Tout le monde s’accorde pour prôner une réforme en profondeur de l’ONU, en particulier la modification des conditions de l’octroi et de l’usage du veto et l’augmentation du nombre de membres du Conseil de Sécurité. Sous la réserve que cette réforme soit faite, l’ONU n’est pas « dépassée ». C’est un cénacle irremplaçable, sachant que l’ordre mondial n’a jamais et ne sera jamais parachevé, sauf le respect que l’on doit à l’Intelligence Artificielle, dont on attend soit des miracles soit des catastrophes, selon que le mieux est ou non l’ennemi du Bien et la Paix l’avenir de l’homme.

Et la France, dans ce brouhaha ?

La France est effectivement « l’amie indéfectible d’Israël », elle l’a prouvé, encore qu’elle ait dû ériger, à plusieurs reprises dans le passé, l’architecture des bons rapports qu’ensemble il nous fallait garder, comme ce fut le cas lors de l’affaire des Vedettes de Cherbourg. Bref, il est indécent qu’en la circonstance, le premier ministre israélien donne à la France des leçons de maintien. Son « tous les pays civilisés devraient » est largement de trop, à moins qu’il ne s’applique à lui-même le conseil. Le discours du président Macron, en revanche, est venu à point nommé ; il a été prononcé là où il fallait, en présence d’autres chefs d’États venus parce qu’ils partageaient une langue partagée par trois cent millions de gens cultivés. Il n’y a pas de honte à prévenir son prochain qu’il est au bord d’un précipice, même s’il ne parle pas le même langage.

Tout ce que monsieur Netanyahou aura gagné sera – je l’anticipe parce que je l’espère – que la France reconnaisse l’État Palestinien. Avant l’heure n’est pas l’heure ; mais c’est maintenant le moment ! Et si ce monsieur insistait, qu’elle invite à Villers-Cotterêts les Palestiniens, mais pour trouver ensemble une solution de bon voisinage avec les Israéliens, comme nous l’avons fait, il y a 70 ans, avec nos ennemis Allemands, devenus aujourd’hui les meilleurs de nos amis.

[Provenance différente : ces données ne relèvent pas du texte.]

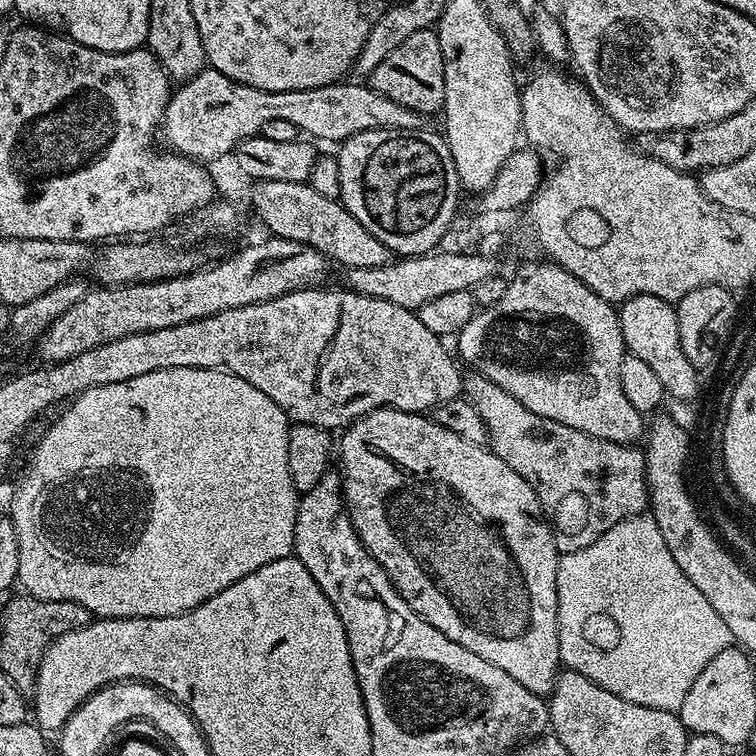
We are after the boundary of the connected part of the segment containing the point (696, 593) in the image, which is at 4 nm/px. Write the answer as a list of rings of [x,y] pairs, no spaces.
[[[650,514],[631,516],[629,520],[618,522],[618,526],[606,530],[606,534],[602,534],[602,538],[589,544],[581,543],[579,547],[573,552],[565,551],[561,555],[556,575],[561,665],[565,669],[590,678],[598,686],[610,690],[610,694],[618,694],[618,698],[626,698],[626,702],[634,702],[638,706],[650,706],[667,712],[676,712],[682,706],[682,702],[686,702],[686,694],[690,694],[690,686],[694,686],[694,678],[698,678],[698,674],[702,674],[702,670],[706,670],[708,663],[733,643],[726,622],[722,622],[718,610],[714,610],[714,606],[710,606],[710,602],[706,602],[706,598],[702,598],[702,590],[698,590],[698,586],[694,586],[694,582],[690,582],[690,578],[686,578],[686,574],[682,574],[678,562],[674,562],[674,554],[670,554],[670,550],[666,546],[666,538],[662,538],[662,530],[658,528],[658,522]]]

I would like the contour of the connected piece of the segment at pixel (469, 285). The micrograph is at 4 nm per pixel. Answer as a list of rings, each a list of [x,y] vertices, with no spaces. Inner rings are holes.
[[[457,250],[433,251],[422,256],[393,259],[386,266],[377,268],[347,269],[347,287],[364,296],[389,300],[403,308],[419,310],[426,302],[442,298],[442,294],[454,294],[454,290],[472,290],[494,275],[493,261],[481,255],[464,256]]]

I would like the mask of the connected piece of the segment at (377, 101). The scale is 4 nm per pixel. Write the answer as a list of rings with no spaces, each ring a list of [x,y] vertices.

Il faut que les Israéliens apprennent à se satisfaire de leur espace vital en respectant celui des autres, pour ne pas faire comme Sisyphe et vivre pour toujours, comme l’écrivait Albert Camus, entre l’absurde et le suicide.

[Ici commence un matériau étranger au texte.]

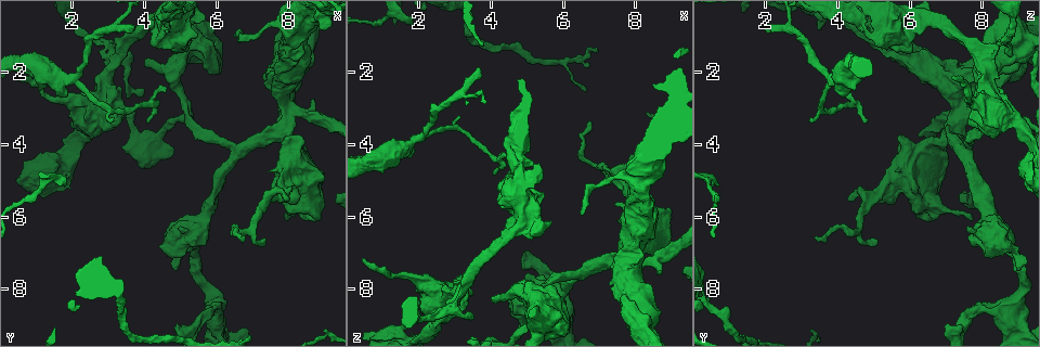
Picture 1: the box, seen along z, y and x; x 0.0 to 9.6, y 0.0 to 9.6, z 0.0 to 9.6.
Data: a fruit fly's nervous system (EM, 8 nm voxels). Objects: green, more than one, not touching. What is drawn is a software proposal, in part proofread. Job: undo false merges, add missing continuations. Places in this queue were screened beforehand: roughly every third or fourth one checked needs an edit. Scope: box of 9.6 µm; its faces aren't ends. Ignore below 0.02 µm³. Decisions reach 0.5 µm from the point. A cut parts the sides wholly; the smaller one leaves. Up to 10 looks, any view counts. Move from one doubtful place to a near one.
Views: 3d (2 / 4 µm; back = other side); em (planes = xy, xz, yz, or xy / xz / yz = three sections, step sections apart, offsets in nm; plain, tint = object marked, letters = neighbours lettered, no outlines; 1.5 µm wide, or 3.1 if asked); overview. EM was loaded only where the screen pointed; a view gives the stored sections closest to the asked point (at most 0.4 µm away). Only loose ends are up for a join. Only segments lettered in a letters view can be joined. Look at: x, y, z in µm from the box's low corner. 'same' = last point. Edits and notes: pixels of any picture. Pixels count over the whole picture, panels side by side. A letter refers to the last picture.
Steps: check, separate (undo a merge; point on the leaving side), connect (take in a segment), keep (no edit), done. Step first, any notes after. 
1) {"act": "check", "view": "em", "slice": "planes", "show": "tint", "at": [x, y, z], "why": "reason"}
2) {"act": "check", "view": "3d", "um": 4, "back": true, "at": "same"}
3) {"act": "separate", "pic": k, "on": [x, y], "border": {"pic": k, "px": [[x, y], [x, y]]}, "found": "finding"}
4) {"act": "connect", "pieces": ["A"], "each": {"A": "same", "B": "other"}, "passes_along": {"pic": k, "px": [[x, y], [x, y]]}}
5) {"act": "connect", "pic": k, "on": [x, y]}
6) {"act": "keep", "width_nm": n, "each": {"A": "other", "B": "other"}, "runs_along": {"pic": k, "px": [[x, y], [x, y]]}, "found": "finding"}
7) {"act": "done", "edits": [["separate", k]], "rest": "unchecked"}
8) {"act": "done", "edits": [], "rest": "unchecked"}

{"act": "check", "view": "em", "slice": "xy", "step": 4, "show": "tint", "at": [4.55, 6.85, 8.60], "why": "branch stops here"}

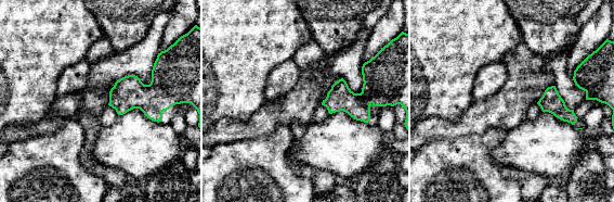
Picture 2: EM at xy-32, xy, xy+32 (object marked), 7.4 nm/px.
{"act": "check", "view": "em", "slice": "planes", "show": "letters", "at": "same"}

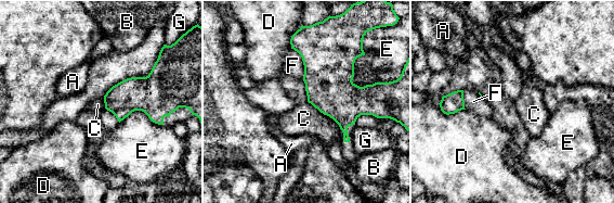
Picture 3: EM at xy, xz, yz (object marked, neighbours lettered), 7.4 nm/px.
{"act": "keep", "longest_contact_nm": ["E", 380], "each": {"A": "other", "B": "other", "C": "other", "D": "other", "E": "other", "F": "other", "G": "other"}, "found": "no lettered segment goes on from it"}

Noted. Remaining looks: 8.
{"act": "check", "view": "em", "slice": "yz", "step": 8, "show": "tint", "at": [1.80, 5.15, 0.70], "why": "thin end"}

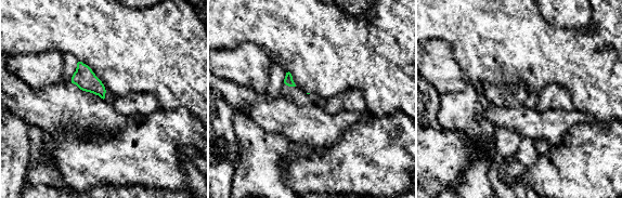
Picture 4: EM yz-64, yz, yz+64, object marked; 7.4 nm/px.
{"act": "check", "view": "em", "slice": "planes", "show": "letters", "at": "same"}

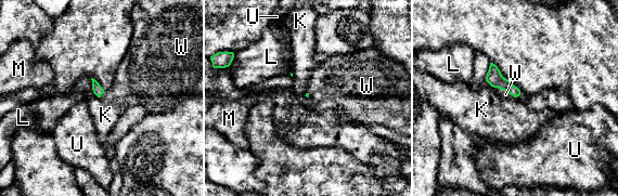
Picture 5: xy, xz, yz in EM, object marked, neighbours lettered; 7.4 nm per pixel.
{"act": "connect", "pieces": ["W"], "each": {"K": "other", "L": "other", "M": "other", "U": "other", "W": "same"}, "passes_along": {"pic": 5, "px": [[494, 78], [506, 90], [503, 93]]}, "found": "the neuron continues"}

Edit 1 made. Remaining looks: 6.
{"act": "check", "view": "em", "slice": "planes", "show": "letters", "at": [4.70, 0.75, 4.60], "why": "an open end"}

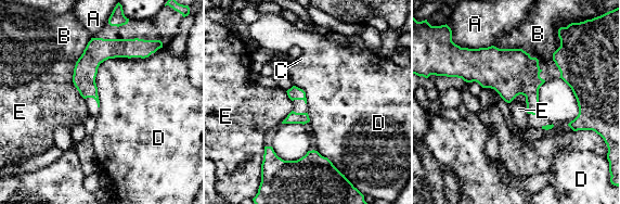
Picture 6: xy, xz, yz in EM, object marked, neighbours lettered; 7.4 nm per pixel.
{"act": "keep", "each": {"A": "other", "B": "other", "C": "other", "D": "other", "E": "other"}, "border": {"pic": 6, "px": [[130, 58], [100, 64], [99, 106]]}, "found": "no lettered segment goes on from it"}

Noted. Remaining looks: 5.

[ii] Cf. Google : C’est un système d’oppression et de domination d’un groupe racial sur un autre, institutionnalisé à travers des lois, des politiques et des pratiques discriminatoires. Par ailleurs, le crime d’apartheid suppose la commission d’actes inhumains, dans l’intention de maintenir cette domination.

[iii] NDLR : À Téhéran, l’ex-représentation états-unienne demeurée « nid d’espions » dans la terminologie officielle abrite aujourd’hui le « Musée-jardin anti-arrogance ».

[iv] NDLR : Les États-Unis ont imposé une interdiction des armes et un embargo économique presque total à l’Iran, qui comprend des sanctions sur les entreprises faisant des affaires avec l’Iran, une interdiction sur toutes les importations d’origine iranienne, des sanctions sur les institutions financières iraniennes et une interdiction presque totale de vendre des avions ou des pièces de rechange à l’aviation iranienne.